March 14th, 2008 - 11:43 am ICT by admin  


Washington, March 14 (IANS) Crop scientists have cloned a gene that governs the shape of tomatoes, a discovery that could help unravel the mystery behind the huge differences among edible fruits and vegetables. The gene, dubbed SUN, is only the second ever found to play a significant role in the elongated shape of various tomato varieties, said Esther van der Knaap of Ohio State University.

Details of the discovery have been published in the latest issue of the journal Science.

One of the first pieces in Knaap’s fruit-development puzzle is SUN, which takes its name from the “Sun 1642″ cultivated variety where it was found - an oval-shaped tomato with a pointy end.

Once SUN was identified, the next step involved proving whether this gene was actually responsible for causing changes in fruit shape.

Then Knaap and her team conducted several plant-transformation experiments. When the SUN gene was introduced into wild, round fruit-bearing tomato plants, they ended up producing extremely elongated fruit.

Conversely when it was “knocked out” of elongated fruit-bearing plants, they produced round fruit similar to the wild tomatoes.

“SUN doesn’t tell us exactly how the fruit-shape phenotype is altered, but what we do know is that turning the gene on is very critical to result in elongated fruit,” she said.
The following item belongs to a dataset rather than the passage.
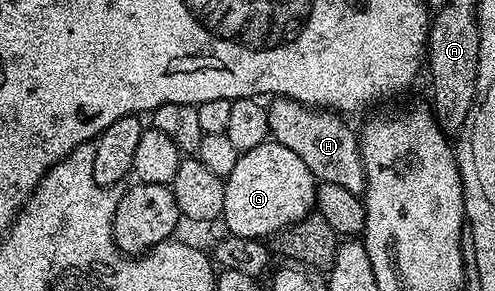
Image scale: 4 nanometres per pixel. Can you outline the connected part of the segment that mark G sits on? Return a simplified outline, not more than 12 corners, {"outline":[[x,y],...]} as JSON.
{"outline":[[285,145],[242,152],[222,217],[262,241],[312,214],[317,181]]}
“We can now move forward and ask the question: Does this same gene, or a gene that is closely related in sequence, control fruit morphology in other vegetables and fruit crops?”

Something else Knaap and her team found out is that SUN encodes a member of the IQ67 domain of plant proteins, called IQD12, which they determined to be sufficient - on its own - to make tomatoes elongated instead of round during the plant transformation experiments.

Another unique characteristic of SUN gene is that it affects fruit shape after pollination and fertilization, with the most significant morphological differences found in developing fruit five days after plant flowering.